What are the early warning signs of a heart attack?

According to the Centers for Disease Control and Prevention, in the United States, someone has a heart attack every 40 seconds, and approximately 805,000 people in the United States suffer this fate each year. Some heart attack symptoms are sudden and intense while others are subtle, but the consequences can be fatal, especially if you don’t get help right away. Look out for these early warning signs of a heart attack and call 911 right away if you’re experiencing the symptoms below. 

Early warning signs of a heart attack

For some, warning signs can occur months before a heart attack, and for others, they can be sudden. The American Heart Association lists the following as key symptoms: 

  • Chest discomfort typically in the center of the chest that lasts more than a few minutes. It may go away and return. It can feel like uncomfortable pressure, squeezing, heaviness, or radiating pain.
  • Upper body discomfort, including pain in one or both arms, the back, neck, jaw or stomach.
  • Shortness of breath (with or without chest discomfort)
  • Cold sweats
  • Nausea
  • Lightheadedness

Symptoms sometimes vary between men and women. Dr. Zi-Jian Xu told Sutter Health that women “will experience some atypical symptoms as well, which may include fatigue, a general sense of unease, vague discomfort, back or abdominal pain and declining stamina.” Additionally, Dr. Nieca Goldberg says, “although men and women can experience chest pressure that feels like an elephant sitting across the chest, women can experience a heart attack without chest pressure.” Both types of symptoms can be experienced months before an actual heart attack occurs.

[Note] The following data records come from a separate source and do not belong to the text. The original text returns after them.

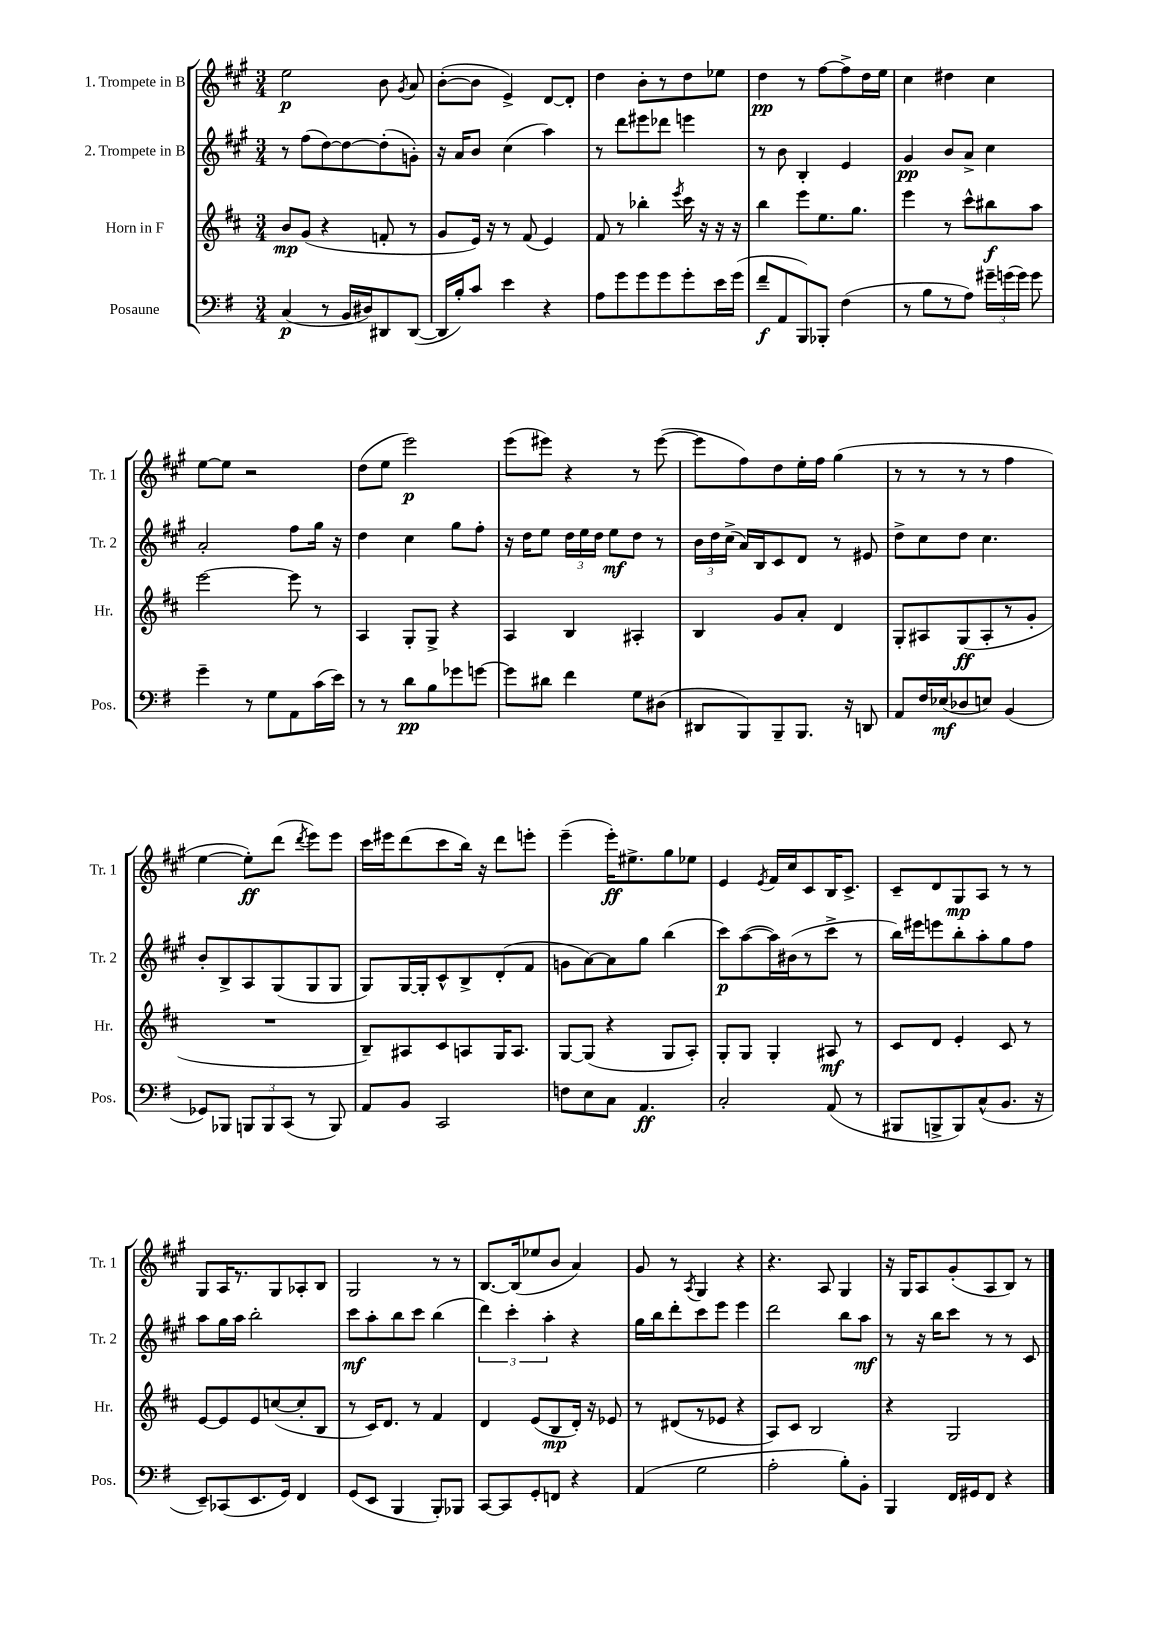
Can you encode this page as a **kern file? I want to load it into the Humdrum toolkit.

**kern	**kern	**kern	**kern
*staff4	*staff3	*staff2	*staff1
*clefF4	*clefG2	*clefG2	*clefG2
*k[f#]	*k[f#c#]	*k[f#c#g#]	*k[f#c#g#]
*M3/4	*M3/4	*M3/4	*M3/4
(4C/	8b/L	8r	2ee\
.	(8g/J	(8ff#\L	.
8r	4r	[8dd\)	.
16BB/LL	.	8dd\_	.
16D#/J)	.	.	.
8DD#/	8f'/	(8dd'\]	8b\
.	.	.	8qg#/
([8DD#/J	8r	8g'\J)	8a/
=	=	=	=
16DD#/]LL	8g/L	16r	([8b'\L
16B'/J)	.	16a/LK	.
8c/J	16e/Jk)	8b/J	8b\]J
.	16r	.	.
4e\	8r	(4cc#\	4e^/)
.	(8f#/	.	.
4r	4e/)	4aa\)	[8d/L
.	.	.	8d'/]J
=	=	=	=
8A\L	8f#/	8r	4dd\
8g\	8r	8ddd\L	.
8g\	4bb-'\	8eee#\	8b'\L
8g\	.	8ddd-\J	8r
.	8qeee/	.	.
8g'\	16ccc#\	4eee\	8dd\
.	16r	.	.
16e\L	16r	.	8ee-\J
(16g\JJ	16r	.	.
=	=	=	=
8f#~/L	4bb\	8r	4dd\
8AA/	.	8b\	.
8BBB/)	8eee\L	4B'/	8r
8BBB-'/J	8.ee\	.	[8ff#\L
(4F#\	.	4e/	8ff#^\]
.	8.gg\J	.	.
.	.	.	16dd\L
.	.	.	16ee\JJ
=	=	=	=
8r	4eee\	4g#/	4cc#\
8B\L	.	.	.
8r	8r	8b/L	4dd#\
8A\J)	8ccc#^^\L	8a^/J	.
24g#~\LL	8bb#\	4cc#\	4cc#\
(24g\	.	.	.
24g\JJ)	.	.	.
8g\	8aa\J	.	.
=	=	=	=
4g~\	[2eee\	2a'/	[8ee\L
.	.	.	8ee\]J
8r	.	.	2r
8G\L	.	.	.
8AA\	8eee\]	8ff#\L	.
(16c\L	8r	16gg#\Jk	.
16e\JJ)	.	16r	.
=	=	=	=
8r	4A/	4dd\	(8dd\L
8r	.	.	8ee\J
8d\L	8G'/L	4cc#\	2eee\)
8B\	8G^/J	.	.
8g-\	4r	8gg#\L	.
[8g\J	.	8ff#'\J	.
=	=	=	=
8g\]L	4A/	16r	(8eee\L
.	.	16dd\LK	.
8d#\J	.	8ee\J	8eee#\J)
4f#\	4B/	24dd\LL	4r
.	.	24ee\	.
.	.	24dd\JJ	.
.	.	8ee\L	.
8G\L	4A#'/	8dd\J	8r
(8D#\J	.	8r	([8eee#\
=	=	=	=
8DD#/L	4B/	24b\LL	8eee#\]L
.	.	24dd\	.
.	.	(24cc#^\JJ	.
8BBB/)	.	16a/LL)	8ff#\)
.	.	16B/J	.
8BBB~/	8g/L	8c#/	8dd\
8.BBB/J	8a'/J	8d/J	16ee'\L
.	.	.	16ff#\JJ
.	4d/	8r	(4gg#\
16r	.	.	.
8DD/	.	8e#/	.
=	=	=	=
8AA/L	8G'/L	8dd^\L	8r
16F#/L	8A#/	8cc#\	8r
(16E-/J	.	.	.
8D-/	(8G/	8dd\J	8r
8E/J)	8A#'/	4.cc#\	8r
(4BB/	8r	.	4ff#\
.	8g'/J	.	.
=	=	=	=
8GG-/L)	2.r	8b'/L	[4ee\
8BBB-/J	.	8B^/	.
12BBB/L	.	8A/	8ee'\]L)
12BBB/	.	.	.
.	.	(8G#/	(8ddd\J
(12CC/J	.	.	.
.	.	.	8qddd/
8r	.	8G#/	8eee\L)
8BBB/)	.	8G#/J	8eee\J
=	=	=	=
8AA/L	8B~/L)	8G#/L)	16ccc#\LL
.	.	.	16eee#\J
8BB/J	8A#/	[16G#/L	(8ddd\
.	.	16G#'/]J	.
2CC/	8c#/	8c#^^/	8ccc#\
.	8A/	8B^/	16bb\Jk)
.	.	.	16r
.	16G/K	(8d'/	8ddd\L
.	8.A/J	.	.
.	.	8f#/J	8eee'\J
=	=	=	=
8F\L	[8G/L	8g\L	(4eee~\
8E\	(8G/]J	[8a\)	.
8C\J	4r	8a\]	16eee'\LK)
.	.	.	8.ee#^\
4.AA/	.	8gg#\J	.
.	8G/L	(4bb\	8gg#\
.	8A'/J)	.	8ee-\J
=	=	=	=
2C'/	8G'/L	8ccc#\L)	4e/
.	8G/J	([8aa\	.
.	.	.	8qe/
.	4G'/	16aa\]L)	16f#/LL
.	.	(16b#\J	16cc#/J
.	.	8r	8c#/
(8AA/	8A#/	8ccc#^\J	16B/K
.	.	.	8.c#^/J
8r	8r	8r	.
=	=	=	=
8BBB#/L	8c#/L	16bb\LL)	8c#~/L
.	.	16eee#\J	.
8BBB^/	8d/J	8eee\	8d/
8BBB/)	4e'/	8bb'\	8G#/
(8C^^/	.	8aa'\	8A/J
8.BB/J	8c#/	8gg#\	8r
.	8r	8ff#\J	8r
16r	.	.	.
=	=	=	=
8EE~/L)	[8e/L	8aa\L	8G#/L
(8CC-/	8e/]	16gg#\L	16A/K
.	.	16aa\JJ	8.r
8.EE/	8e/	2bb'\	.
.	([8cc/	.	8G#/
16GG/Jk)	.	.	.
4FF#/	8cc'/]	.	8A-'/
.	8B/J	.	8B/J
=	=	=	=
(8GG/L	8r	8ccc#\L	2G#/
8EE/J	16c#/LK)	8aa'\	.
.	8.d/J	.	.
4BBB/	.	8bb\	.
.	8r	8ccc#\J	.
8BBB'/L)	4f#/	(4bb\	8r
8BBB-/J	.	.	8r
=	=	=	=
[8CC/L	4d/	6ddd\)	[8.B/L
8CC/]	.	.	.
.	.	6ccc#'\	.
.	.	.	(16B/]k
8GG'/	(8e/L	.	8ee-/
.	.	6aa'\	.
8FF/J	8B/	.	8b/J
4r	16d'/Jk)	4r	4a/)
.	16r	.	.
.	8e-/	.	.
=	=	=	=
(4AA/	8r	16gg#\LL	8g#/
.	.	16bb\J	.
.	(8d#/L	8ddd'\	8r
.	.	.	8qA/
2G\	8r	8ccc#\	4G#/
.	8e-/J	8eee\J	.
.	4r	4eee\	4r
=	=	=	=
2A'\	8A/L)	2ddd\	4.r
.	8c#/J	.	.
.	2B/	.	.
.	.	.	8A/
8B'\L)	.	8bb\L	4G#/
8BB'\J	.	8aa\J	.
=	=	=	=
4BBB/	4r	8r	16r
.	.	.	16G#/LK
.	.	16r	8A/
.	.	16bb\LK	.
16FF#/LL	2G/	8ccc#\J	(8g#'/
16GG#/J	.	.	.
8FF#/J	.	8r	8A/
4r	.	8r	8B/J)
.	.	8c#/	8r
==	==	==	==
*-	*-	*-	*-
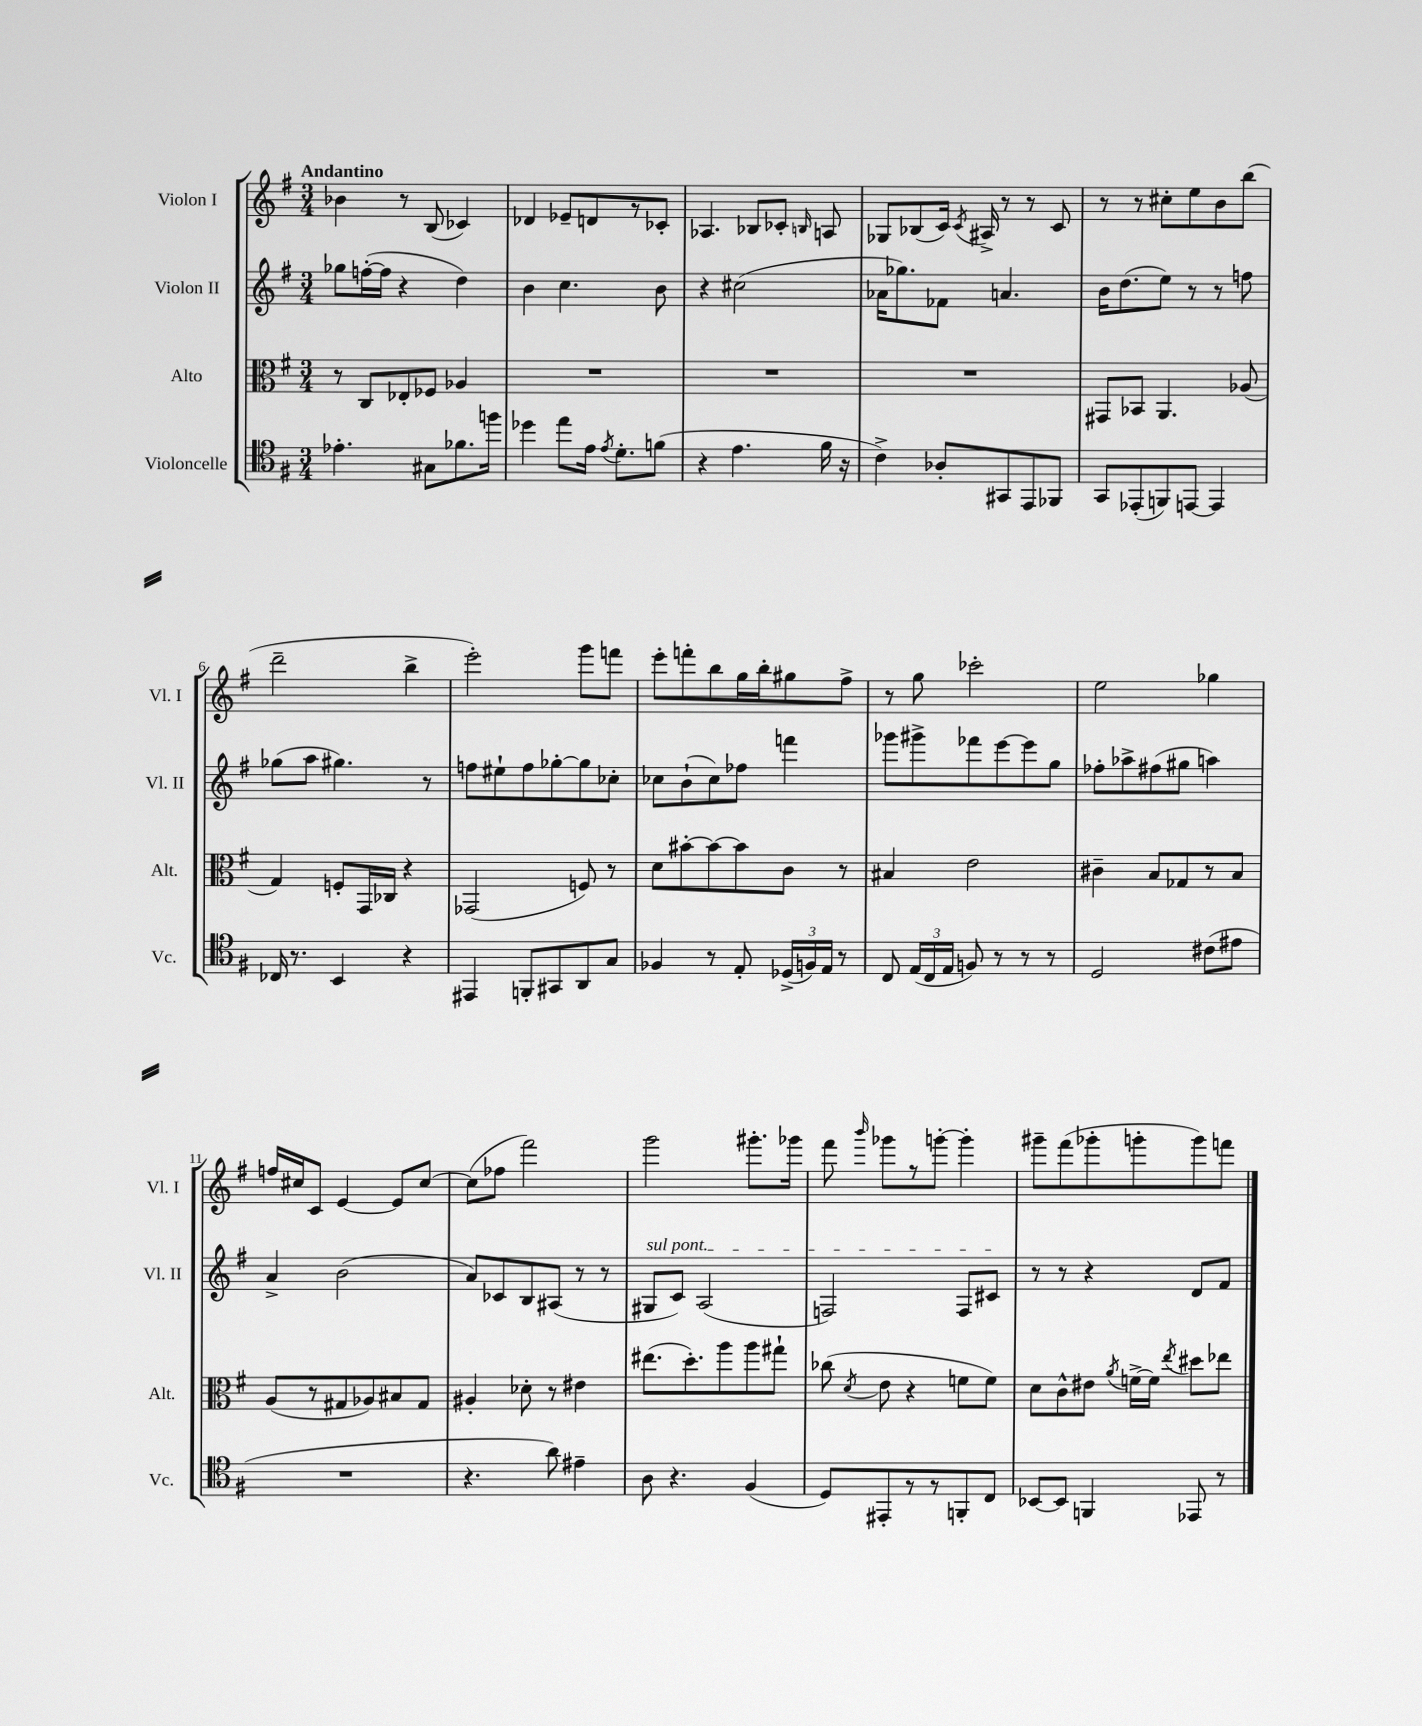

A heart attack can present suddenly or gradually. Sudden heart attacks mean a plaque deposit ruptures, triggering a chain of events and an unforeseen heart attack. Gradual heart attack presentation means an artery is getting narrower over time, which will cause warning symptoms. 

Heart attack risk and prevention

If you have any of the following conditions, you may be at a higher risk for a heart attack:

  • Obesity
  • Diabetes
  • A history of smoking
  • A history of heart disease or a previous heart attack
  • High blood pressure or high cholesterol
  • Family history of heart disease
  • Stress

If you have any concerns, talk to your doctor immediately. The good news? If heart disease is caught early, there are many lifestyle changes you can make to reduce your risk of major cardiovascular events. Dr. Goldberg’s top tips include: 

  • Scheduling an appointment with your healthcare provider to learn your personal risk for heart disease. Be sure to mention if you (or any family members) have any of the conditions listed above.
  • Quit smoking.
  • Get regular exercise.
  • Modify your diet.
  • Drink alcohol in moderation.

Learn the key signs of a heart attack. Even if you’re not sure it’s a heart attack, have it checked out. Fast action can save your life. Call 911 immediately for appropriate help and support.